*Do this*:
Find every line in the records below that contains the string "skCircle", and copy each of those lines in full.

[START Data listing]

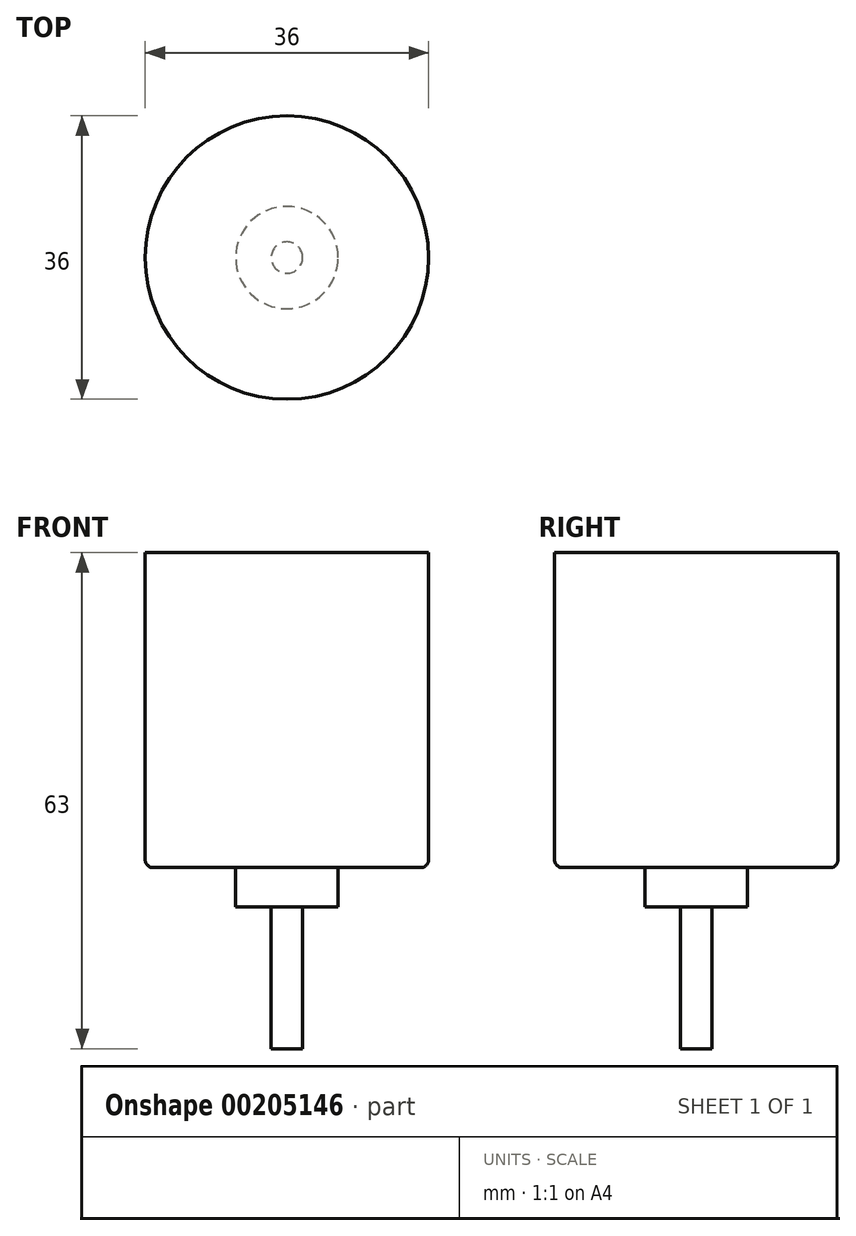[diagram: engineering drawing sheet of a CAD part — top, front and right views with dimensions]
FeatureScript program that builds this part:
annotation { "Feature Type Name" : "Feature", "Feature Type Description" : "" }
export const myFeature = defineFeature(function(context is Context, id is Id, definition is map)
    precondition{}
    {
        {
            var Q0;
            Q0=qCreatedBy(makeId("Top.planeOp"),FACE);
            var sketch = newSketch(context, id + "F0", { "sketchPlane" : qUnion([Q0])});
            skCircle(sketch, "E0", {"center": v(0, 0) * mm, "radius": 18 * mm});
            skSolve(sketch);
        }
        {
            var Q0;
            Q0=makeQuery(id+"F0.imprint","IMPRINT",FACE,{"disambiguationData":[TD([[makeQuery(id+"F0.imprint","IMPRINT",EDGE,{"derivedFrom":sQuery(id+"F0.wireOp",EDGE,"E0")}),1.0]])]});
            extrude(context, id + "F1", {"entities" : qUnion([Q0]), "depth" : 40 * mm});
        }
        {
            var Q0;
            Q0=qCreatedBy(makeId("Top.planeOp"),FACE);
            var sketch = newSketch(context, id + "F2", { "sketchPlane" : qUnion([Q0])});
            skCircle(sketch, "E1", {"center": v(0, 0) * mm, "radius": 6.5 * mm});
            skSolve(sketch);
        }
        {
            var Q0;
            Q0=makeQuery(id+"F2.imprint","IMPRINT",FACE,{"disambiguationData":[TD([[makeQuery(id+"F2.imprint","IMPRINT",EDGE,{"derivedFrom":sQuery(id+"F2.wireOp",EDGE,"E1")}),1.0]])]});
            extrude(context, id + "F3", {"entities" : qUnion([Q0]), "operationType" : NewBodyOperationType.ADD, "oppositeDirection" : true, "depth" : 5 * mm});
        }
        {
            var Q0;
            Q0=qCreatedBy(makeId("Top.planeOp"),FACE);
            var sketch = newSketch(context, id + "F4", { "sketchPlane" : qUnion([Q0])});
            skCircle(sketch, "E2", {"center": v(0, 0) * mm, "radius": 2 * mm});
            skSolve(sketch);
        }
        {
            var Q0;
            Q0 = qSketchRegion(id + "F4", true);
            extrude(context, id + "F5", {"entities" : qUnion([Q0]), "operationType" : NewBodyOperationType.ADD, "oppositeDirection" : true, "depth" : 23 * mm});
        }
        {
            var Q0;
            Q0=makeQuery(id+"F1.opExtrude","CAP_EDGE",EDGE,{"disambiguationData":[OSD([sQuery(id+"F0.wireOp",EDGE,"E0")])],"isStart":true});
            fillet(context, id + "F6", {"entities" : qUnion([Q0]), "radius" : 1 * mm, "tangentPropagation" : true, "allowEdgeOverflow" : false});
        }
    });
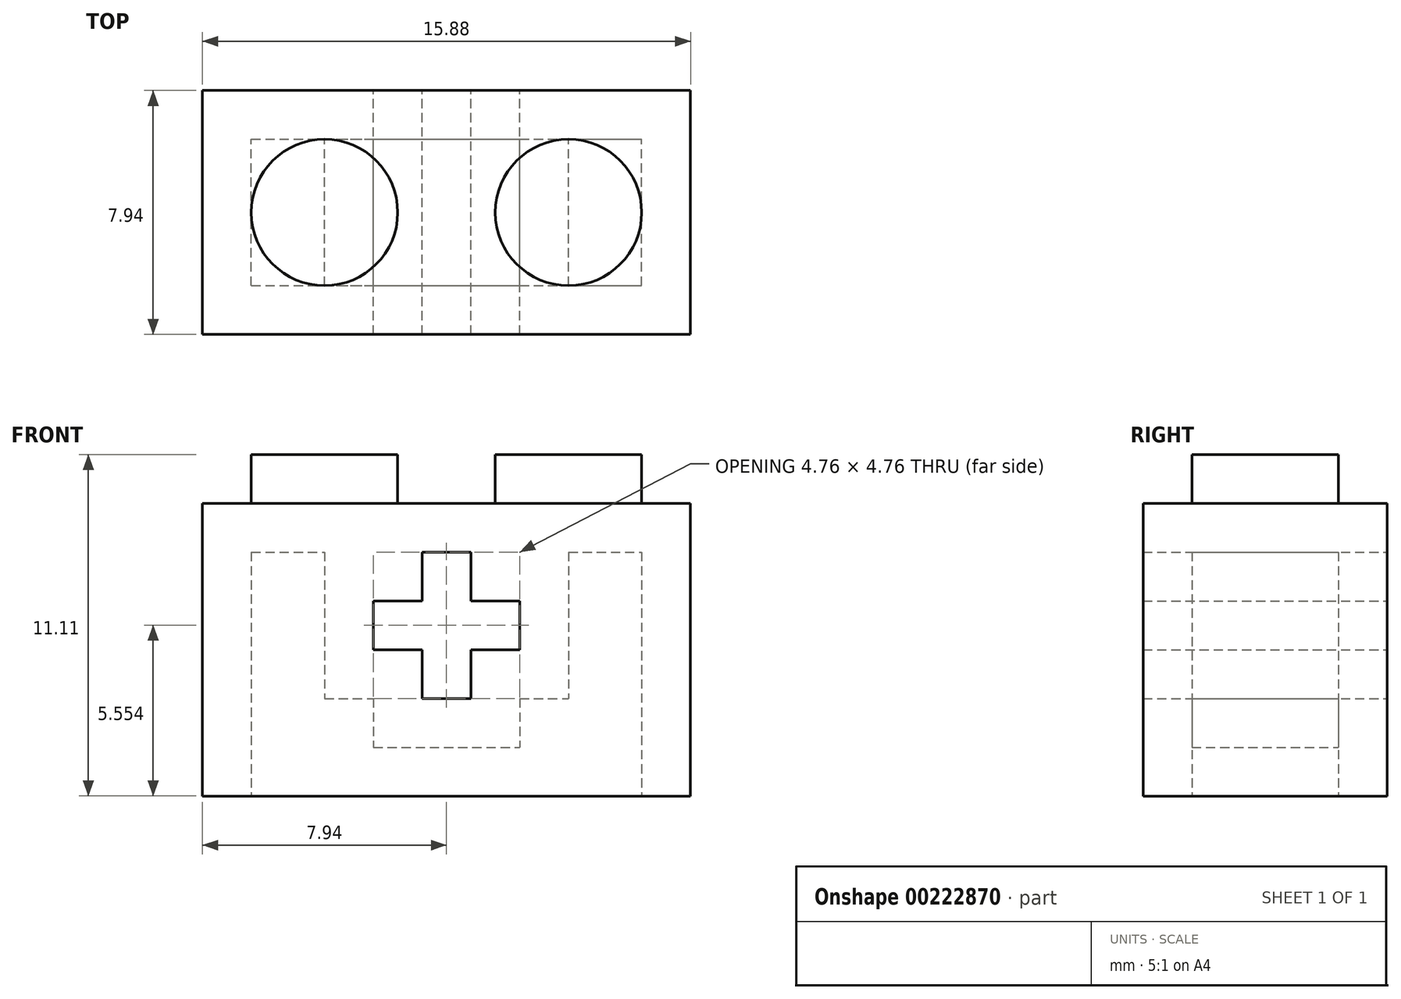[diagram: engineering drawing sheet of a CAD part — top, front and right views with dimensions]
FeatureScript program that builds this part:
annotation { "Feature Type Name" : "Feature", "Feature Type Description" : "" }
export const myFeature = defineFeature(function(context is Context, id is Id, definition is map)
    precondition{}
    {
        {
            var Q0;
            Q0=qCreatedBy(makeId("Front.planeOp"),FACE);
            var sketch = newSketch(context, id + "F0", { "sketchPlane" : qUnion([Q0])});
            skLineSegment(sketch, "E0.bottom", {"start": v(-7.94, 4.76) * mm, "end": v(7.94, 4.76) * mm});
            skLineSegment(sketch, "E0.top", {"start": v(-7.94, -4.76) * mm, "end": v(7.94, -4.76) * mm});
            skLineSegment(sketch, "E0.left", {"start": v(-7.94, 4.76) * mm, "end": v(-7.94, -4.76) * mm});
            skLineSegment(sketch, "E0.right", {"start": v(7.94, 4.76) * mm, "end": v(7.94, -4.76) * mm});
            skLineSegment(sketch, "E1.bottom", {"start": v(-0.8, 3.17) * mm, "end": v(0.8, 3.17) * mm});
            skLineSegment(sketch, "E1.top", {"start": v(-0.8, -1.59) * mm, "end": v(0.8, -1.59) * mm});
            skLineSegment(sketch, "E1.left", {"start": v(-0.8, 3.17) * mm, "end": v(-0.8, -1.59) * mm});
            skLineSegment(sketch, "E1.right", {"start": v(0.8, 3.17) * mm, "end": v(0.8, -1.59) * mm});
            skPoint(sketch, "E1.middle", {"position": v(0, 0) * mm});
            skLineSegment(sketch, "E2.bottom", {"start": v(-2.38, 1.59) * mm, "end": v(2.38, 1.59) * mm});
            skLineSegment(sketch, "E2.top", {"start": v(-2.38, 0) * mm, "end": v(2.38, 0) * mm});
            skLineSegment(sketch, "E2.left", {"start": v(-2.38, 1.59) * mm, "end": v(-2.38, 0) * mm});
            skLineSegment(sketch, "E2.right", {"start": v(2.38, 1.59) * mm, "end": v(2.38, 0) * mm});
            skLineSegment(sketch, "E3", {"start": v(-0.8, 3.17) * mm, "end": v(0.8, -1.59) * mm});
            skLineSegment(sketch, "E4", {"start": v(-2.38, 0) * mm, "end": v(2.38, 1.59) * mm});
            skSolve(sketch);
        }
        {
            var Q0;
            Q0 = qSketchRegion(id + "F0", true);
            extrude(context, id + "F1", {"entities" : qUnion([Q0]), "depth" : 7.94 * mm});
        }
        {
            var Q0;
            Q0=makeQuery(id+"F1.opExtrude","SWEPT_FACE",FACE,{"disambiguationData":[OSD([sQuery(id+"F0.wireOp",EDGE,"E0.top")])]});
            shell(context, id + "F2", {"entities" : qUnion([Q0]), "thickness" : 1.59 * mm});
        }
        {
            var Q0;
            Q0=makeQuery(id+"F1.opExtrude","SWEPT_FACE",FACE,{"disambiguationData":[OSD([sQuery(id+"F0.wireOp",EDGE,"E0.bottom")])]});
            var sketch = newSketch(context, id + "F3", { "sketchPlane" : qUnion([Q0])});
            skCircle(sketch, "E5", {"center": v(-3.97, -3.97) * mm, "radius": 2.38 * mm});
            skCircle(sketch, "E6.1.0.0", {"center": v(3.97, -3.97) * mm, "radius": 2.38 * mm});
            skLineSegment(sketch, "E6.direction1", {"start": v(-3.97, -3.97) * mm, "end": v(3.97, -3.97) * mm, "construction": true});
            skSolve(sketch);
        }
        {
            var Q0;
            Q0 = qSketchRegion(id + "F3", true);
            extrude(context, id + "F4", {"entities" : qUnion([Q0]), "operationType" : NewBodyOperationType.ADD, "depth" : 1.59 * mm});
        }
    });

[END Data listing]

*Solution*:
            skCircle(sketch, "E0", {"center": v(0, 0) * mm, "radius": 18 * mm});
            skCircle(sketch, "E1", {"center": v(0, 0) * mm, "radius": 6.5 * mm});
            skCircle(sketch, "E2", {"center": v(0, 0) * mm, "radius": 2 * mm});
            skCircle(sketch, "E5", {"center": v(-3.97, -3.97) * mm, "radius": 2.38 * mm});
            skCircle(sketch, "E6.1.0.0", {"center": v(3.97, -3.97) * mm, "radius": 2.38 * mm});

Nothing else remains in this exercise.